The papers from the Feb-Mar supplementary examinations were released to the public on 26 July 2017. This post shows the high-level analysis of Paper 1, leading to the detailed analysis of each of the questions in this paper.
These papers can be downloaded from the DBE web site.
I am analysing these papers in detail, one question at a time, and also providing some worked solutions, and also guidance on how to improve your skills to be able to increase you success on these, which will include how to fill in the gaps in your knowledge and proficiency.
Paper 1 has questions which are related to algebra, functions and graphs, sequences and series, calculus, and probability. Each question is identified by its contribution to the total maths mark. There are two papers each of which provide 150 marks, with a total of 300 marks making up 100%.
Each of these questions will open up to a more detailed analysis with worked solutions which are explained in terms of expectations and how you can maximise your marks.
Question 1: Algebra (22 marks = 22/300 = 7.3% of total maths mark)
This is a standard structure which relates to basic algebra and which should be completed successfully by all learners. Using a knowledge of equations, solutions to equations, exponents, and basic functional forms.
Question 2: Geometric Sequence and Series (12/300 = 4%)
Identifying terms and sums, and some dependency between the questions. This requires the understanding of these sequences and the ability and apply to select the right formulas, which are provided in the paper.
Question 3: Quadratic Sequence (13/300 = 4.3%)

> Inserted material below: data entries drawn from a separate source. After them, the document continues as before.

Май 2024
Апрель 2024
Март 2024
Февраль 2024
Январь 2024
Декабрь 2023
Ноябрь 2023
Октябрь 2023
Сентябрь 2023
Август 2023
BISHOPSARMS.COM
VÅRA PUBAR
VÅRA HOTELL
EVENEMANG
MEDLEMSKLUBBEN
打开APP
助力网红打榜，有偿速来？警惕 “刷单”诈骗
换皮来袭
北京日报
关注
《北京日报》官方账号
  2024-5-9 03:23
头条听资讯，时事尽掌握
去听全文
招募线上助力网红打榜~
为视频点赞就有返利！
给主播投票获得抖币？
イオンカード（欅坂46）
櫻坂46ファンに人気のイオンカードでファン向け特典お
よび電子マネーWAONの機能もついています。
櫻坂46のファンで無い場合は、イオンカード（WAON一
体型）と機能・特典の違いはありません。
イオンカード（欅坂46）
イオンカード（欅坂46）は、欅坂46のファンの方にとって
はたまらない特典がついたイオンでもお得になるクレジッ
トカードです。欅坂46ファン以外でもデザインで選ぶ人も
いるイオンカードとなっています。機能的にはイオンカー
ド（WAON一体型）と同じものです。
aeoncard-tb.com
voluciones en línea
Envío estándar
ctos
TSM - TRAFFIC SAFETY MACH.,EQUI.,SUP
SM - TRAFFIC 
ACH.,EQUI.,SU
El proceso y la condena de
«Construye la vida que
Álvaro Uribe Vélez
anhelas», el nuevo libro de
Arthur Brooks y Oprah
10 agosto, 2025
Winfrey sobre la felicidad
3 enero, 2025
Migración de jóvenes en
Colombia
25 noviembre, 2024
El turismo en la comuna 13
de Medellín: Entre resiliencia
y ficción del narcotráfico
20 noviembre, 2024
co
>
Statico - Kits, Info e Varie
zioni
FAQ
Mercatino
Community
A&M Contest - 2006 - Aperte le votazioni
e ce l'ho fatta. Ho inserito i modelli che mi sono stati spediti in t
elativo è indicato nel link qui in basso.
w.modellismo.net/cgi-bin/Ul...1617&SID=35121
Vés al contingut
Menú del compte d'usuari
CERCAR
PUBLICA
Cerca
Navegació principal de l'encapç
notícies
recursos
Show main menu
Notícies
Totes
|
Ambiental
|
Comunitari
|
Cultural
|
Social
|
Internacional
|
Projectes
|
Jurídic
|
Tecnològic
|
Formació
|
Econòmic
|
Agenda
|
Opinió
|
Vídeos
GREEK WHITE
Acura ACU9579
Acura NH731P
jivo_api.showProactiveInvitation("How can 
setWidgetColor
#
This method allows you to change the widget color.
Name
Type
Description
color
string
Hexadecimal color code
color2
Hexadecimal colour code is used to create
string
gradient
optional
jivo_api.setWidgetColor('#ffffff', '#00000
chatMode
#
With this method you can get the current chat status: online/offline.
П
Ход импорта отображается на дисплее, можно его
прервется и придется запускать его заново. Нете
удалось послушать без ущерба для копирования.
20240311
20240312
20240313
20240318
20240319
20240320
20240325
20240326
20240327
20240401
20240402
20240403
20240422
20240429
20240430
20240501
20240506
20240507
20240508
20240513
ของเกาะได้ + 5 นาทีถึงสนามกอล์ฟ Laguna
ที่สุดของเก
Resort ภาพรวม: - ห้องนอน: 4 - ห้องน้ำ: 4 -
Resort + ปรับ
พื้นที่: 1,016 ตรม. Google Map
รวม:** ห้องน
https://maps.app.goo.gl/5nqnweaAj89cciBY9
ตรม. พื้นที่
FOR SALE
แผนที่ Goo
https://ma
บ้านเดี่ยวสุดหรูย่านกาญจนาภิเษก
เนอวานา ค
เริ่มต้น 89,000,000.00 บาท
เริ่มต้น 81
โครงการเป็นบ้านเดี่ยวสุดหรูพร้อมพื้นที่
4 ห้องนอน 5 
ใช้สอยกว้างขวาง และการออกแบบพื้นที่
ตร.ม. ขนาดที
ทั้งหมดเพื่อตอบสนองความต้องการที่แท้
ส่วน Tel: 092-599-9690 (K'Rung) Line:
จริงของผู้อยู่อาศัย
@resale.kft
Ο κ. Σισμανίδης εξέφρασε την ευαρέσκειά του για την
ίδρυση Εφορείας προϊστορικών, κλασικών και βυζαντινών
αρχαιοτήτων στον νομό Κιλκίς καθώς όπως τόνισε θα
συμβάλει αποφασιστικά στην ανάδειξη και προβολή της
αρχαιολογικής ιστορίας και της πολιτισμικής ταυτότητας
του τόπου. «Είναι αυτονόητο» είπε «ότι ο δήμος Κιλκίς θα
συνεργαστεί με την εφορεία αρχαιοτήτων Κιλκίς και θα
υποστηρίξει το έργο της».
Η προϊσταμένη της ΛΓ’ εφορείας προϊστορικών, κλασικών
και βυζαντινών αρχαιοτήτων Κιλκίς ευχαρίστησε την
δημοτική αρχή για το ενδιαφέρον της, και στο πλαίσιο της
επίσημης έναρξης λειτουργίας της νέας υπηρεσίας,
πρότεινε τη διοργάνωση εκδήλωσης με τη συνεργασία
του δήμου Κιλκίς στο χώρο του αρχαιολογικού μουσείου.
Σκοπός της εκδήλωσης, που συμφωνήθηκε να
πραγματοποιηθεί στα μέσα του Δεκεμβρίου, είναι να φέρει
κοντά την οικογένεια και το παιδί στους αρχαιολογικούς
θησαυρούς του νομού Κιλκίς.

There is almost always a question on quadratic sequences, and the relationship to the first difference as an arithmetic sequence. This should be achievable by most learners.
Question 4: Graphs: Log and Hyperbola (14/300 = 4.7%)
This question requires a thorough understanding of the knowledge of graphs, arising from work in Grades 10-12.
Question 5: Graphs: Parabola and Linear (22/300 = 7.3%)
There are two parts to this question of which the first is based on element of graphs, with the second requiring more analysis and reasoning to get to the required answer.
Question 6: Finance (16/200 = 5.3%)
Much of this is in the application of the formulas as presented in the attached list of formulas and equations. Most of these types of questions are similar in nature, and are also similar to questions found in the Mathematical Literacy papers.
Question 7: Calculus (14/200 = 4.7%)
The “first principles” question which appears consistently in Paper 1, and is concerned with the basis of calculus. This should be easy for all learner to be able to succeed in and to get full marks. However, question 7.3 is more challenging and requires some further analysis.
Question 8: Calculus (14/200 = 4.7%)
Given a single cubic function, answer four separate questions, which draw on other elements of algebra.
Question 9: Calculus / Maximisation (7/300 = 2.3%)
This is a single question of 7 marks to find the optimal values from a diagram. This requires constructing the formula and then the application of the differential calculus methods. For many learners this will be the most difficult of the questions on this paper.
Question 10: Probability (11/300 = 3.7%)
A number of smaller questions concerning probability and combinations.
Question 11: Probability (5/200 = 1.7%)
This is a single question which uses data about the soccer team.
Total (150/300 = 50%)
Half of the maths mark is derived from this paper, and this is often seen as the easy paper, with Paper 2 including trigonometry and geometry. These will be examined later.